I'm not sure how often ghostty calls the window-save-state command but it looks like you should be able to call this frequently, though I haven't tried it and I'll give you this one because this definitely requires more work. Though ghostty will survive a reboot and you need a plugin for that with tmux. But either way, this is related to the lesson of backup often. Or commit frequently.

  > While essential for doing dev on remote servers IMO cause of "networks"
If we're talking about remote, well that's why I use tmux every day. I didn't say there's no point to tmux, just that the vast majority of things it does *locally* can be accomplished without it.

I'm 100% supportive of tmux with remote connections.

If you're having that spotty connection then I think the better solution is using something like mosh or the best option is configuring better timeouts in ssh{,d}_config. Look at `TCPKeepAlive`, `ServerAliveInterval`, ServerAliveCountMax` (s/Server/Client/g for sshd_config)

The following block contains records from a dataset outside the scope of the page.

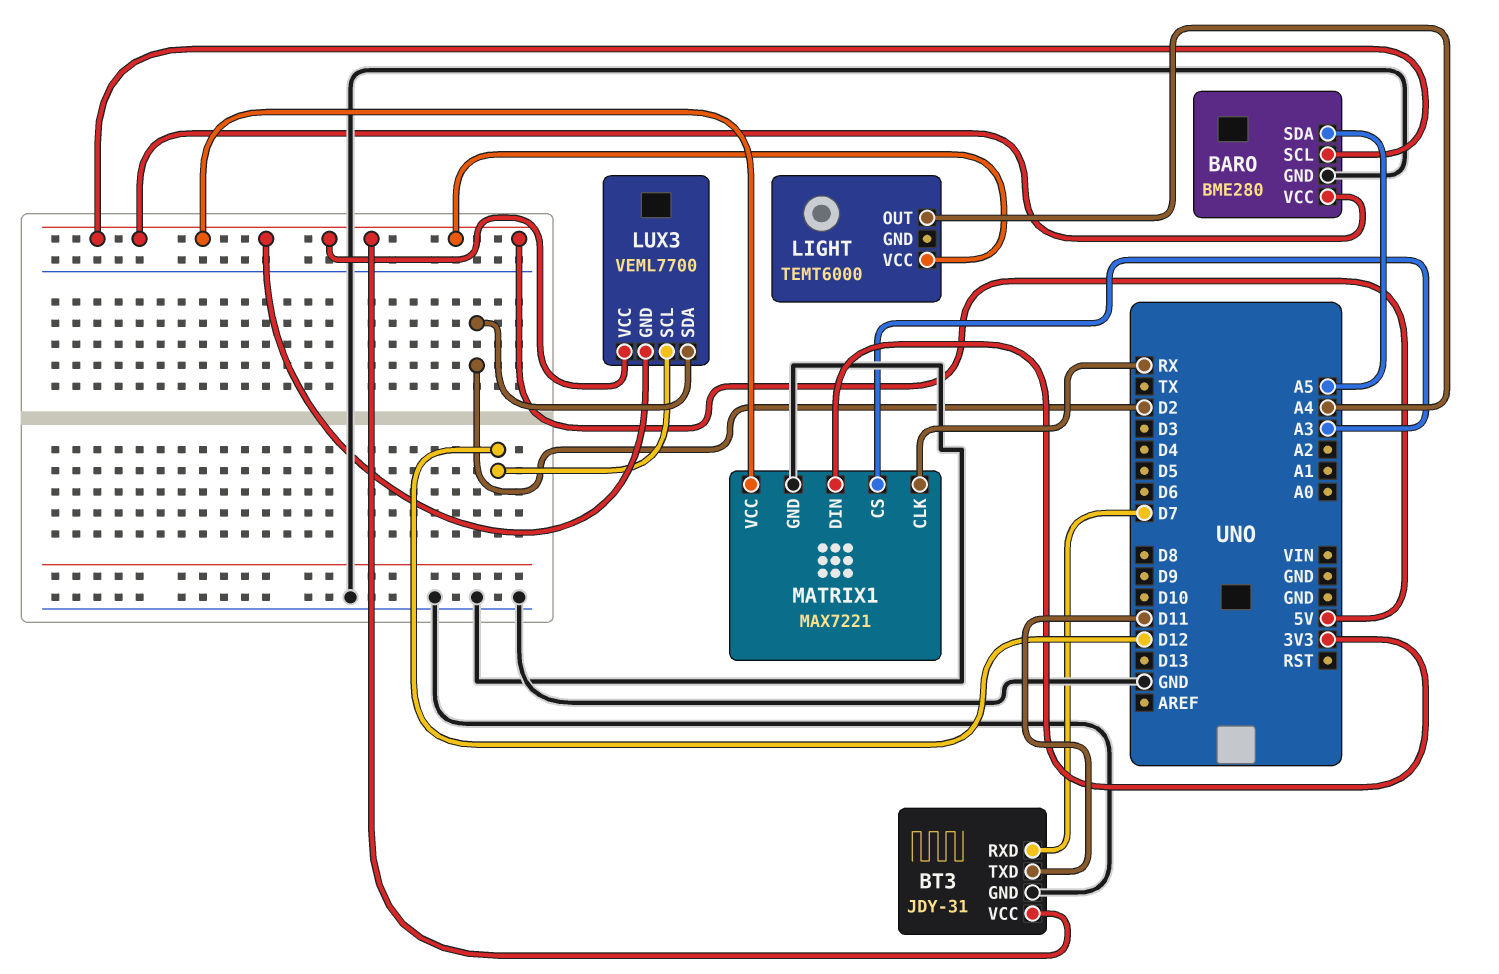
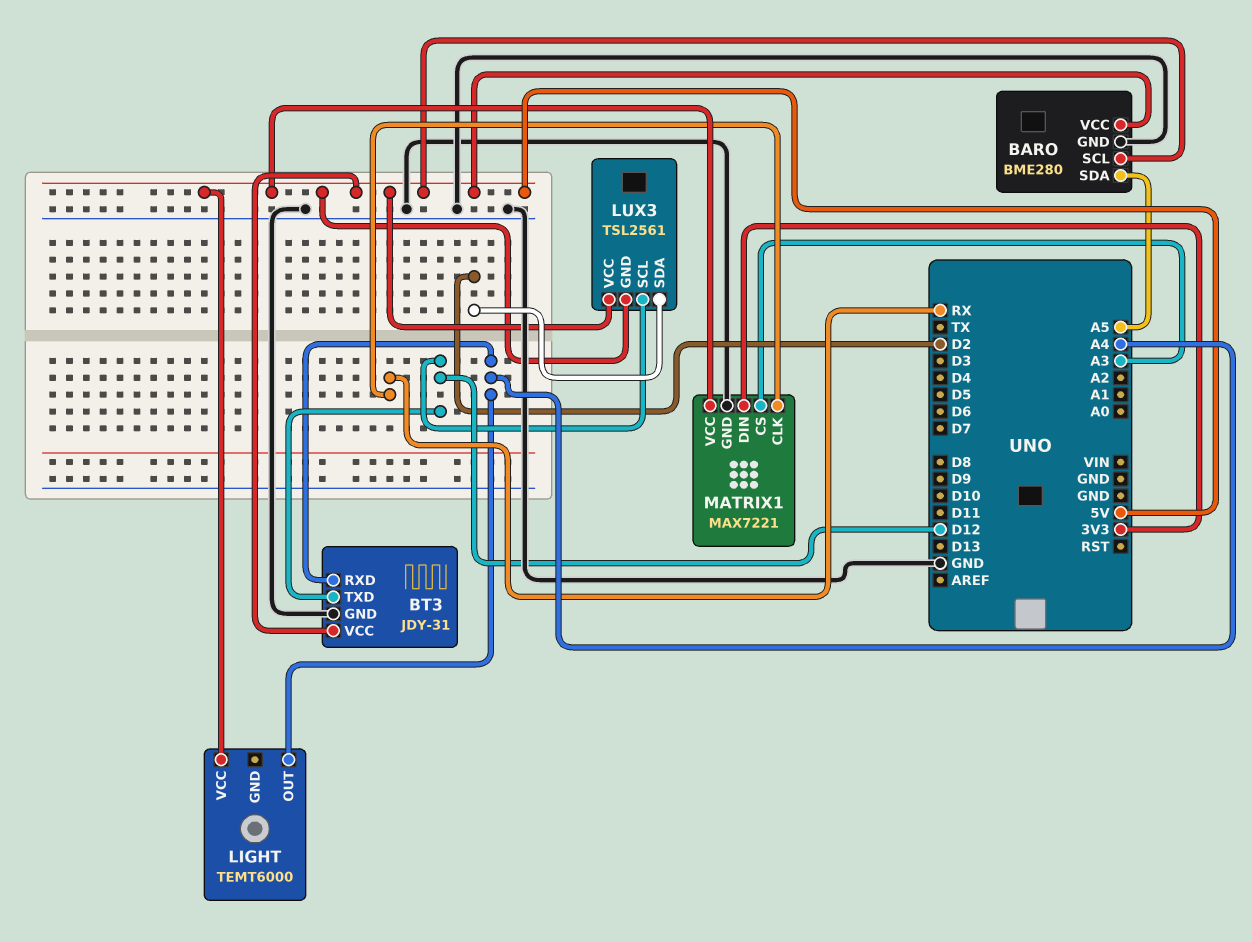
BT3 pin RXD: D7 -> A4
BT3 pin TXD: D11 -> D12
LUX3: VEML7700 -> TSL2561

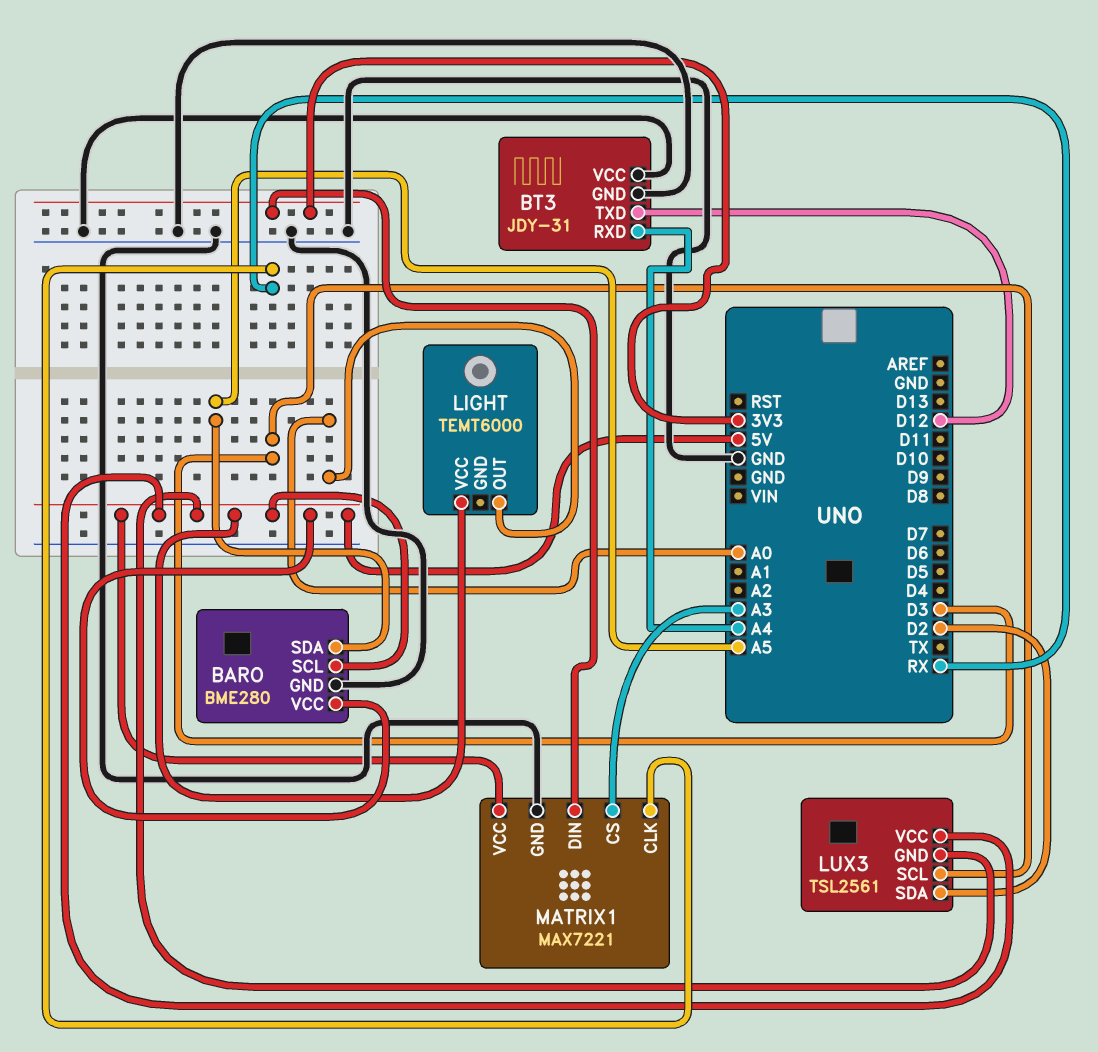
BT3 pin VCC: 5V -> GND
LIGHT pin OUT: A4 -> A0
LUX3 pin SCL: D12 -> D3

I cannot phantom why anyone would write lengthy walls of text trying to convince people "no askhually, your workflow is invalid and theres a better way!11" after they've told you very directly and clearly several times that this works well for them. People have different preferences. People are telling you that this works well for them. They don't really don't need to be condescendingly "educated". Learn to listen.

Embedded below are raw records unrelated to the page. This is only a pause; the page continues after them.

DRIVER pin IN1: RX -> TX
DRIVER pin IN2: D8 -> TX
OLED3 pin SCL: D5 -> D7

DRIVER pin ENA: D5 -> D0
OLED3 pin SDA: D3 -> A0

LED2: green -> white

As of June 2025, the CSS selector for the AI overview in Google search results is `.hdzaWe`.


The S in MCP stands for security.


And the D in AI stands for design.


I'm not sure I get this one.


There's no 'D' IN 'AI' and no 'S' in 'MCP'. I take it to mean no one is designing AI and MCP isn't secure.


More specifically, the neural network itself is never designed, only evolved/trained. Hence, unexpected behavior that no human intentionally added.


Neural networks absolutely are designed. Network architecture is one of the primary innovations in NNs over the years, and transformer architectures are the biggest development that enabled modern LLMs.

In addition, behavior is designed indirectly through human reinforcement.

The individual weights aren’t designed themselves, but there is a ton of design that goes into neural networks.


I'm admittedly out of my depth, but think the point is the current state of architecture is one of rapid and volatile iteration. There isn't really a comprehensive "design" because each generation is building (and in some cases rebuilding) upon the previous generation.


Aren't networks designed, only weights evolved?


As someone who has designed neural network architectures, I disagree.


Thanks, we're now 1 week away from the SMCP protocol.


MCPS://


In the spirit of FTP, both SMCP and MCPS, and they'll probably both be insecure.


The P in WFH stands for productive.


Would you mind sharing those custom rules?